Story struck out again to end the fifth - he fanned five times today - this time on a slider to strand two runners in scoring position after the Rockies tied the game with an unearned run.
Villar backhanded Wolters’ ground ball and sailed his throw over second baseman Hanser Alberto’s head while trying for the force. Hess fielded Márquez’s bunt and threw home, but Wynns couldn’t hold onto the ball while applying the tag on Rodgers, who led off the inning with an infield hit.

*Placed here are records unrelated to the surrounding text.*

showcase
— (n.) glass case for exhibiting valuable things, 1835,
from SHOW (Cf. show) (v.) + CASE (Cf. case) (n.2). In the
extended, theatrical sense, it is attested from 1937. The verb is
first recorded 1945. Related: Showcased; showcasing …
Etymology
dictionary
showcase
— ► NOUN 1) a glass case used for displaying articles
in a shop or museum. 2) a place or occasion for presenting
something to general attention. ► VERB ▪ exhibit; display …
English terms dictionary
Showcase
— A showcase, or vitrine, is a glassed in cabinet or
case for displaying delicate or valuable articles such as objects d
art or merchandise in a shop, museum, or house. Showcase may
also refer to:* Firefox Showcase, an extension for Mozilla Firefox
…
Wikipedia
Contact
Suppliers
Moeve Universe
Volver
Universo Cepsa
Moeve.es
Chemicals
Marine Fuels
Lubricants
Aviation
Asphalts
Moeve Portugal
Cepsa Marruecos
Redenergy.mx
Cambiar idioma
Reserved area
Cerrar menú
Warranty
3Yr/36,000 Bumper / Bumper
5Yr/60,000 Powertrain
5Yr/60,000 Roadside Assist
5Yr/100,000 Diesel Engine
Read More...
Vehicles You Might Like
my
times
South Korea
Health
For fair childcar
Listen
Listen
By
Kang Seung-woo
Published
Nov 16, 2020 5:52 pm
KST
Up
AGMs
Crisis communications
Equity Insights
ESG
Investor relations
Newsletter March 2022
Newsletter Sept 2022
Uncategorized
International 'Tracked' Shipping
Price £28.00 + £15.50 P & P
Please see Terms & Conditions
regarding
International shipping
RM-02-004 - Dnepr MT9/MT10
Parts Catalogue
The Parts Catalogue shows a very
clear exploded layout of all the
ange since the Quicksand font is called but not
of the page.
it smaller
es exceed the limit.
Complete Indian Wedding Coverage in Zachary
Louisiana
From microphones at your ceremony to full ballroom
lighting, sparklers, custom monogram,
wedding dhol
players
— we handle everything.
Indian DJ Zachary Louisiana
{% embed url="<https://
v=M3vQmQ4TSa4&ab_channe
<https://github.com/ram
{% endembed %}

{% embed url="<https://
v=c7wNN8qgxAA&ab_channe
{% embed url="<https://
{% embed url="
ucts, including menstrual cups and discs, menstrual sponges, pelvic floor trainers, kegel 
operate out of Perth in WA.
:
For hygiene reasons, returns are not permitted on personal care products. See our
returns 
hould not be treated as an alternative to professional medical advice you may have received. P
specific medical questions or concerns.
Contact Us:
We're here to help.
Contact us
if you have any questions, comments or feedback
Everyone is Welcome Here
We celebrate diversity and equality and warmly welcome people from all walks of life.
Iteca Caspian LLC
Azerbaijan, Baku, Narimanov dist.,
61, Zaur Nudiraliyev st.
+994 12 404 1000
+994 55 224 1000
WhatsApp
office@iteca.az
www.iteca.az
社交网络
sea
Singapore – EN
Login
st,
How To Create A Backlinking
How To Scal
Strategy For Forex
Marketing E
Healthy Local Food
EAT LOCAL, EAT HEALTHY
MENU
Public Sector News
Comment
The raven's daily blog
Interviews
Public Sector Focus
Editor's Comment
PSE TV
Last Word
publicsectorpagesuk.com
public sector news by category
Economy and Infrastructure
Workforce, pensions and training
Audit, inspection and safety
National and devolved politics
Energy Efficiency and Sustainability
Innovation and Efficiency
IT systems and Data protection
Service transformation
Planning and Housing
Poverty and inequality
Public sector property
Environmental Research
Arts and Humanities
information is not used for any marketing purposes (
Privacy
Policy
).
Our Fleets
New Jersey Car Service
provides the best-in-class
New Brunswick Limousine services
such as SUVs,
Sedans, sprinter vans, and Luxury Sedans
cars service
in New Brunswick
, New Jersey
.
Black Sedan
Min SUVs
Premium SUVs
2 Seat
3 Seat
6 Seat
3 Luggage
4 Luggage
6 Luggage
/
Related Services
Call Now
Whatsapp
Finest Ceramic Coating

The Orioles didn’t give Hess much of a cushion, the only run coming in the second inning when Alberto broke for home and scored on Wynns’ bunt toward the mound. Alberto missed the plate, but scrambled back and got his hand on it before Wolters could apply the tag.
Alberto drew a one-out walk and moved to third base on Broxton’s single.
With Hess no longer in the game, the Orioles finally were able to remove Márquez in the seventh. They scored a run on consecutive singles by Wynns, Wilkerson and Villar, and they loaded the bases with one out to force a pitching change.
The Rockies scored another unearned run in the bottom of the seventh when Núñez fielded a grounder and flipped the ball over Richard Bleier’s head.
These mistakes played a part in the final outcome, but the Orioles managed to take another lead in the late innings. Took another chance with multiple relievers and absorbed another heart-wrenching loss.
“It’s baseball at its fullest, I guess,” Hess said. “We’ve played some really good games, we played some good baseball, and just a couple lapses here and there. It’s a group of guys that really keep encouraging or keep building up each other.
“I think if anything, games like this and days like this really bring us together more. I think that this is a good group. It’s a lot of foundation-building right now. I think going forward it’s something we don’t like the taste and feeling of this, so we’re going to do everything we can not to happen.”